Tareas por realizar:
(1) Responda, a partir de la noticia sobre los incendios de Platja d´en Bossa, a las siguientes preguntas:
(a) ¿Qué edad tiene el joven acusado?
(b) ¿Entre qué fechas ocurrieron los incendios por los que fue detenido?
(c) ¿Cuántas botellas de gas industrial había en la habitación contigua a aquella en la que comenzó uno de los fuegos del Regina Park?
(2) Transcriba literalmente el fragmento de la noticia sobre los incendios de Platja d´en Bossa que comienza con las palabras "Este hombre no" y termina con "calle Pablo Picasso.".
(3) Enumere todos los lugares u objetos en los que, según la noticia sobre los incendios de Platja d´en Bossa, el presunto pirómano pudo provocar fuegos.

Texto presentado:
----------
El juez Juan Carlos Torres, titular del Juzgado de Instrucción número 1 de Eivissa, decretó el lunes el ingreso en prisión provisional sin fianza de Jesús F. R., un joven malagueño de 22 años de edad acusado de provocar ocho incendios en Platja d´en Bossa en el último mes, según fuentes judiciales.
Este hombre no reconoció en su declaración ante el juez ser el causante de los fuegos pero todos los indicios apuntan a su posible culpabilidad ya que no ofreció ninguna coartada creíble. Existe reiteración delictiva y si siguiese en libertad hay peligro de que pueda volver a provocar un incendio, según advirtió la representante del Ministerio Fiscal presente en la declaración para justificar la prisión.
A partir de este momento se abre la fase de instrucción de este caso, en la que declararán varios testigos presenciales de los incendios, entre ellos el administrador de los apartamentos Regina Park, donde también el presunto pirómano pudo provocar dos fuegos, uno en los servicios de un bar de la planta baja y otro en la zona chill out. J. F. R. vive con su pareja en estos apartamentos, a los que se puede entrar por la avenida de Sant Jordi o por la calle Pablo Picasso.
Los incendios por los que fue detenido el domingo este joven ocurrieron entre el 4 de abril y el 8 de mayo. Aparte de los dos del Regina Park el pirómano pudo provocar otros seis en coches y motocicletas aparcadas en Platja d´en Bossa.
Varios testigos han explicado a las fuerzas de seguridad que el ahora detenido siempre estaba presente en los incendios, y que incluso ayudaba a sofocar las llamas. De hecho, varios vecinos estaban vigilando sus movimientos, según fuentes judiciales.
Hace unas semanas la Policía vio a J. F. R. al lado de un contenedor quemado. Cuando los agentes le preguntaron qué hacía allí dijo que iba a casa de su hermano. Finalmente, tras una laboriosa investigación, fue detenido por la Policía.
Cortó un tubo de gas
En uno de los incendios de los apartamentos Regina Park el riesgo de propagación de las llamas fue elevado, ya que había 16 botellas de gas industrial en una habitación contigua a la que comenzó el fuego. En otra ocasión el detenido cortó un tubo de gas que también pudo ocasionar graves consecuencias, según fuentes judiciales.
Cuando fue arrestado, el joven malagueño tenía su documento nacional de identidad quemado, según informó la Policía.
J. F. R. se reunía con frecuencia con un grupo de tres menores de edad a los que presuntamente explicaba cómo quemar vehículos, aunque en su declaración dijo que eran los chicos los que hablaban de incendiar coches y motos. «Son unos vándalos», le comentó el lunes al juez.
Ocho incendios
El presunto pirómano puede ser el autor de ocho incendios, seis en coches y en motocicletas y dos en el edificio Regina Park, donde vive con su pareja. Siempre estaba presente en el lugar de los hechos.
----------
Información extraída:

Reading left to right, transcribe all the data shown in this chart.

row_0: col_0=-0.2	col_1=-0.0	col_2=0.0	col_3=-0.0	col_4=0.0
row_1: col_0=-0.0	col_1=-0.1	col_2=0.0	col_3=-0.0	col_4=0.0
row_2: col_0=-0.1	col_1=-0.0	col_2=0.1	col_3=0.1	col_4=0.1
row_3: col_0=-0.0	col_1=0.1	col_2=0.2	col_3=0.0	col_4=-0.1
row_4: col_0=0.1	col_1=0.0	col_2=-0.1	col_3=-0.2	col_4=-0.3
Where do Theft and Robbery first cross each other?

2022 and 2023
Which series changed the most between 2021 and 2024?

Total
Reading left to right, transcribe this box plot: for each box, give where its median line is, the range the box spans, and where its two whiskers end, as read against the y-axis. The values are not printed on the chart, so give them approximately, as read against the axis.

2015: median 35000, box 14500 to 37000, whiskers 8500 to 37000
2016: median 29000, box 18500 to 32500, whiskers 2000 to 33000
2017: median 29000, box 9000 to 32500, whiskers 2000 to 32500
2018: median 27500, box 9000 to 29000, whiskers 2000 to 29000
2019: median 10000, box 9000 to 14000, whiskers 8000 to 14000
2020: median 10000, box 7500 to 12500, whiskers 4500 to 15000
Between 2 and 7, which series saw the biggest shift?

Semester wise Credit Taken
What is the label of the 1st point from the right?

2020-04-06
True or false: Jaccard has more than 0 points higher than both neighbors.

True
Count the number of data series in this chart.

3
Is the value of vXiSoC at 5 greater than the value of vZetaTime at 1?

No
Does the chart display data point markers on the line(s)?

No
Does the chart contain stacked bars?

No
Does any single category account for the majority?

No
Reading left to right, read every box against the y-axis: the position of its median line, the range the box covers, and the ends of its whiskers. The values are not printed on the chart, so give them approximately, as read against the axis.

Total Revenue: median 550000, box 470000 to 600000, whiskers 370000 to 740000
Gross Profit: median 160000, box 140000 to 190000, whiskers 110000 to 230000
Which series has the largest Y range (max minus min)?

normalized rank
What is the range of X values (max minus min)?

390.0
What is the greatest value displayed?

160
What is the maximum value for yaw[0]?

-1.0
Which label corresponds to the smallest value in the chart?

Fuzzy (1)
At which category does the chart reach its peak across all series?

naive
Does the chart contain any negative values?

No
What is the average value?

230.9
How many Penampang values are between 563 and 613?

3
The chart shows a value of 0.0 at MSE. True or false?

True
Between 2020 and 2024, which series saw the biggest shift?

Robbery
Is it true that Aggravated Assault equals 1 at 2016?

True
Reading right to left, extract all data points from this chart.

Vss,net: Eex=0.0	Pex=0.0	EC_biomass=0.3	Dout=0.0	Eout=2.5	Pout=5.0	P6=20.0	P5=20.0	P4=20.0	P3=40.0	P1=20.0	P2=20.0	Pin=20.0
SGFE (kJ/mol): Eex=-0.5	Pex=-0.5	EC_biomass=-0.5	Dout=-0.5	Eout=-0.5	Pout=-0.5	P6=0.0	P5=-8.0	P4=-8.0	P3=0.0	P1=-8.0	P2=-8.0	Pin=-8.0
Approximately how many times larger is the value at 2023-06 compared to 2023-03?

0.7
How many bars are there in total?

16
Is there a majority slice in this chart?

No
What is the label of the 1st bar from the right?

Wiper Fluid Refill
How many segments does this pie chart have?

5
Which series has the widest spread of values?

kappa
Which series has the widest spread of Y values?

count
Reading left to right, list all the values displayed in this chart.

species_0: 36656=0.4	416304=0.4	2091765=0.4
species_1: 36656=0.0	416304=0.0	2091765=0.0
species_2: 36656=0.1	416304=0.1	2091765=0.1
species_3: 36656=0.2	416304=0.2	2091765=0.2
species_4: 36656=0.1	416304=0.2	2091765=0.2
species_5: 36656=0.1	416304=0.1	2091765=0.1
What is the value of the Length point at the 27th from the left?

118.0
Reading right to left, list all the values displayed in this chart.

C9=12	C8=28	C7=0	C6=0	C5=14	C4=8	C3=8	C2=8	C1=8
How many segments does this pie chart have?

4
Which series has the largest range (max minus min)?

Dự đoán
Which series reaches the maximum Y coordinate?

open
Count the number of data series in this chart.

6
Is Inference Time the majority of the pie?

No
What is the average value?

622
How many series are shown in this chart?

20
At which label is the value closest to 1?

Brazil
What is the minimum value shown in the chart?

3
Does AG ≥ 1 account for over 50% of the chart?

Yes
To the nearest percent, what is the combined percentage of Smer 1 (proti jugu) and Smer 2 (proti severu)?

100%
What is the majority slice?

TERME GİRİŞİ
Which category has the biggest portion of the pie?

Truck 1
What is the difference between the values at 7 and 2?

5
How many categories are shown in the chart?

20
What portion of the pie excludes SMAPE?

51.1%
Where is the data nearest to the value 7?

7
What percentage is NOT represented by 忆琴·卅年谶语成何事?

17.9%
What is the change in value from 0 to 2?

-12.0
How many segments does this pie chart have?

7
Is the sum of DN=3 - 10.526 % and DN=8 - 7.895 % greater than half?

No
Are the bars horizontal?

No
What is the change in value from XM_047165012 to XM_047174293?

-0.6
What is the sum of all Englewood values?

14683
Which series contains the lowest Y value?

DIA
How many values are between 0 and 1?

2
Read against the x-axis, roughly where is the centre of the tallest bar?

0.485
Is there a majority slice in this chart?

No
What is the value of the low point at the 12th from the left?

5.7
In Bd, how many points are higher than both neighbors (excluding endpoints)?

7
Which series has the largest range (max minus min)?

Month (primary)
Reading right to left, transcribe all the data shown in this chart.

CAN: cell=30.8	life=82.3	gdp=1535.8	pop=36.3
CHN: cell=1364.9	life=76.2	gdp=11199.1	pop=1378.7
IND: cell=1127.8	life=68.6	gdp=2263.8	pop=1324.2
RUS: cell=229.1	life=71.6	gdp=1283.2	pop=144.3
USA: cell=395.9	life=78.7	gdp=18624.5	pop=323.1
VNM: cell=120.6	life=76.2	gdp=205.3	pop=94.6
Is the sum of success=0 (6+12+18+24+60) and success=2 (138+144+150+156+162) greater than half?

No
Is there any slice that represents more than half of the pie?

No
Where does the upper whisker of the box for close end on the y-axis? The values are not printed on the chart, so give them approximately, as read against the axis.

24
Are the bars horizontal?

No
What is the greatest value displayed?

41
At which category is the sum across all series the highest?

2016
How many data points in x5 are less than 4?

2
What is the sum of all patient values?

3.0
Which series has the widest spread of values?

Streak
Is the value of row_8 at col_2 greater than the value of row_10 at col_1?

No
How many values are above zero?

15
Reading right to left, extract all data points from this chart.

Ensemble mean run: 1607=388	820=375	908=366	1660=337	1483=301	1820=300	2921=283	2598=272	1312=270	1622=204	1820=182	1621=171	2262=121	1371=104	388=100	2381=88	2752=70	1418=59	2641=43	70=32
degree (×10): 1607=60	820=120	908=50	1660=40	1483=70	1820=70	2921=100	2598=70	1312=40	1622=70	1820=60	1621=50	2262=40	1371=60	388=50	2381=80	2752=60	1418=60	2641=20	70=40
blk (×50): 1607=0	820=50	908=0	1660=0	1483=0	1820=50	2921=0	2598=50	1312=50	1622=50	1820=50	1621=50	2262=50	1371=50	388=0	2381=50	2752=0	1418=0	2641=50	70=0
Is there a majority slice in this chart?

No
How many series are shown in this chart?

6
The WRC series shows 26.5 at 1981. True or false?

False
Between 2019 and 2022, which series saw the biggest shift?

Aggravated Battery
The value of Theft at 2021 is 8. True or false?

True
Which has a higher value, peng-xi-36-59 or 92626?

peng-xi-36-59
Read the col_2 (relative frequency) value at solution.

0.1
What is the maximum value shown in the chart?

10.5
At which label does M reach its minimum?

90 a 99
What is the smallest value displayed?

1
----------
Respuestas a tareas:
(1)
(a) 22 años.
(b) Entre el 4 de abril y el 8 de mayo.
(c) 16 botellas.

(2)
Este hombre no reconoció en su declaración ante el juez ser el causante de los fuegos pero todos los indicios apuntan a su posible culpabilidad ya que no ofreció ninguna coartada creíble. Existe reiteración delictiva y si siguiese en libertad hay peligro de que pueda volver a provocar un incendio, según advirtió la representante del Ministerio Fiscal presente en la declaración para justificar la prisión.
A partir de este momento se abre la fase de instrucción de este caso, en la que declararán varios testigos presenciales de los incendios, entre ellos el administrador de los apartamentos Regina Park, donde también el presunto pirómano pudo provocar dos fuegos, uno en los servicios de un bar de la planta baja y otro en la zona chill out. J. F. R. vive con su pareja en estos apartamentos, a los que se puede entrar por la avenida de Sant Jordi o por la calle Pablo Picasso.

(3)
- Los servicios de un bar de la planta baja de los apartamentos Regina Park
- La zona chill out de los apartamentos Regina Park
- Coches aparcados en Platja d´en Bossa
- Motocicletas aparcadas en Platja d´en Bossa